One mistake is relying too much on their representation on the boards of their portfolio companies to understand and manage their risk. Often, folks just don’t have the experience and expertise necessary to do that effectively.
Another thing we hear is that each portfolio company is doing different kinds of assessments and looking at risk and their security programs in different ways. The PE firm can’t make sense of any of it on a portfolio level because they’re comparing apples and oranges, making it difficult to understand the relative risk between investments and the risk likelihood. It’s easy for them to understand the potential impact because they know the size of their investments. But it’s harder to know how likely any one of their portfolio companies is to suffer an incident that’s going to have a financial impact on them. That lack of information for decision-making purposes is a common problem.
How can PE managers calculate what’s at stake from cybersecurity risks, and the return on investment for cyber-risk management measures?
Ultimately you could lose it all. We’ve seen organizations go out of business from cyber-events. That is, of course, a worst-case scenario, but it’s happened. What seems to work best is helping them think through the potential business impact of a breach. For example, we might ask PE managers: If the systems are down, how much would they lose each day? What’s the impact?
We help them think through some of these scenarios.

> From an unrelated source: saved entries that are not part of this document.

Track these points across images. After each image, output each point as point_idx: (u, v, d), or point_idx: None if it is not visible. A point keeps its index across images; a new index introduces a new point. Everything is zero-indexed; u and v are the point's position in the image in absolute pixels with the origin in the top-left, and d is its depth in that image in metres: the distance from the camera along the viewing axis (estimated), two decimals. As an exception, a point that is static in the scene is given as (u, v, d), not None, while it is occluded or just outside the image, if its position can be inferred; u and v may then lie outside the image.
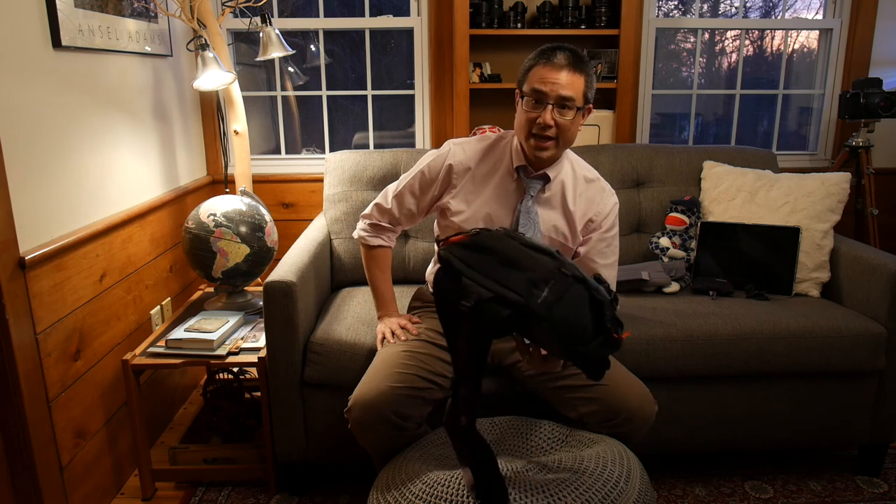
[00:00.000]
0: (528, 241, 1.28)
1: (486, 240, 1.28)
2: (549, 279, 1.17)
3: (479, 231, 1.32)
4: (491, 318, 1.18)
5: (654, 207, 2.40)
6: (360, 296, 2.15)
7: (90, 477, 1.83)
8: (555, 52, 1.55)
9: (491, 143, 1.73)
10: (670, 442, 1.94)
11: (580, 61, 1.56)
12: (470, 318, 1.18)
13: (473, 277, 1.21)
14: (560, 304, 1.15)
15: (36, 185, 1.62)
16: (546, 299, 1.15)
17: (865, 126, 2.72)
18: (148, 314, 2.21)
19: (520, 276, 1.19)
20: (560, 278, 1.18)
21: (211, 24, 2.31)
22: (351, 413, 1.52)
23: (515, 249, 1.25)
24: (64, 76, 1.75)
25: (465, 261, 1.25)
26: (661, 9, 3.17)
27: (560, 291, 1.16)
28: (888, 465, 2.09)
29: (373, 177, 2.34)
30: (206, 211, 2.09)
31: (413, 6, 2.84)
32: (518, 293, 1.16)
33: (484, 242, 1.28)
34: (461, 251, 1.28)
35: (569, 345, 1.16)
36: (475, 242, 1.28)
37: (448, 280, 1.27)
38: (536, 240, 1.31)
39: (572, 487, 1.26)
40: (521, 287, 1.17)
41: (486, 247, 1.26)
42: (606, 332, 1.16)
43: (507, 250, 1.24)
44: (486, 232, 1.31)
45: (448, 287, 1.26)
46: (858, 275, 2.03)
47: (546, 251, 1.25)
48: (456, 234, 1.34)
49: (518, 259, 1.22)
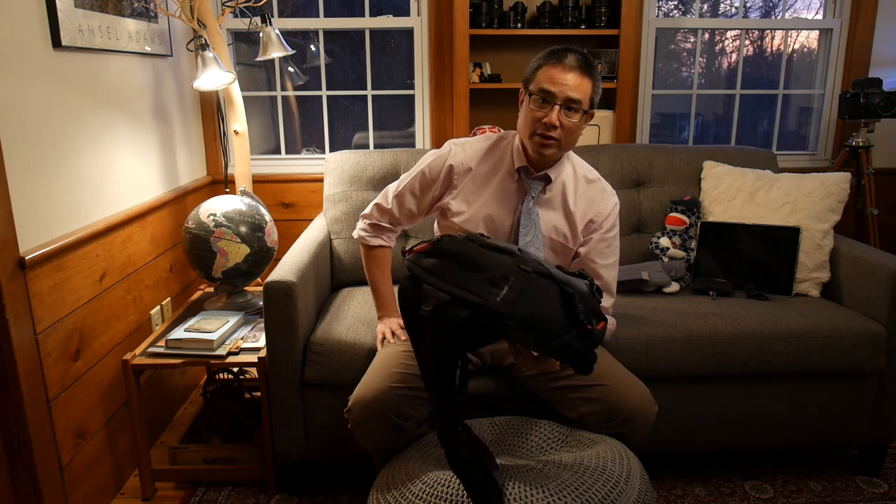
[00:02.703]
0: (489, 242, 1.31)
1: (446, 245, 1.32)
2: (508, 276, 1.20)
3: (440, 238, 1.36)
4: (449, 320, 1.20)
5: (654, 207, 2.40)
6: (360, 296, 2.15)
7: (90, 477, 1.83)
8: (565, 54, 1.55)
9: (492, 143, 1.73)
10: (670, 442, 1.94)
11: (589, 65, 1.56)
12: (430, 323, 1.21)
13: (432, 283, 1.25)
14: (522, 300, 1.17)
15: (36, 185, 1.62)
16: (505, 297, 1.17)
17: (865, 126, 2.72)
18: (148, 314, 2.21)
19: (478, 277, 1.21)
20: (519, 275, 1.20)
21: (211, 24, 2.31)
22: (351, 413, 1.52)
23: (474, 251, 1.28)
24: (64, 76, 1.75)
25: (427, 268, 1.28)
26: (661, 9, 3.17)
27: (521, 288, 1.18)
28: (888, 465, 2.09)
29: (373, 177, 2.34)
30: (206, 211, 2.09)
31: (413, 6, 2.84)
32: (476, 293, 1.18)
33: (445, 248, 1.31)
34: (424, 259, 1.31)
35: (540, 340, 1.17)
36: (437, 249, 1.32)
37: (410, 287, 1.30)
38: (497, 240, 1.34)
39: (572, 487, 1.26)
40: (480, 288, 1.19)
41: (447, 251, 1.30)
42: (580, 325, 1.17)
43: (466, 253, 1.28)
44: (446, 238, 1.35)
45: (410, 294, 1.30)
46: (858, 275, 2.03)
47: (506, 250, 1.28)
48: (420, 242, 1.38)
49: (477, 260, 1.25)
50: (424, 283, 1.26)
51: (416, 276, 1.29)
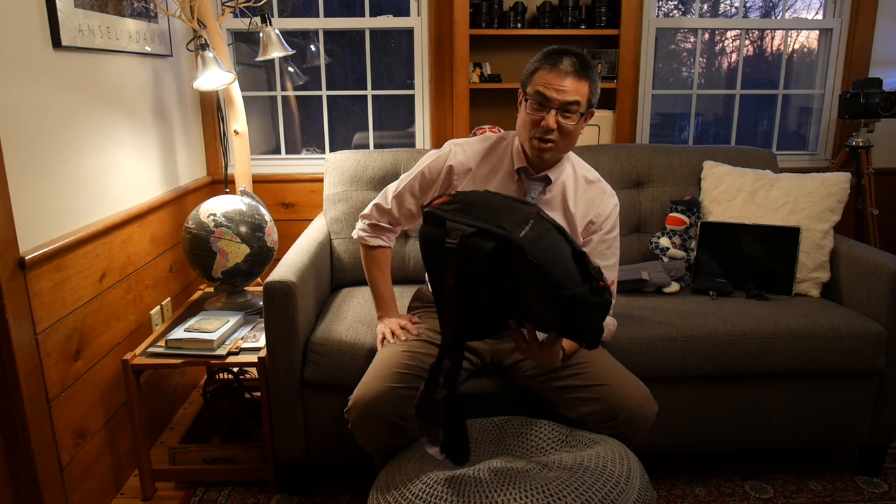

If it’s a healthcare organization, we talk to them about how many records they have within their systems and how it will likely cost $400 or $500 per record if they have a breach. What does that look like from an organizational perspective, and what would be the impact on the portfolio company? We also ask them to consider the different types of threats and how susceptible their organization is to each and compare the potential impact to the cost of mitigation. For example, on average a successful phishing email attack has an average impact—for a US manufacturer, of $4.35 million—while the cost of a phishing email education program and assessment will typically be less than 1 percent of that amount.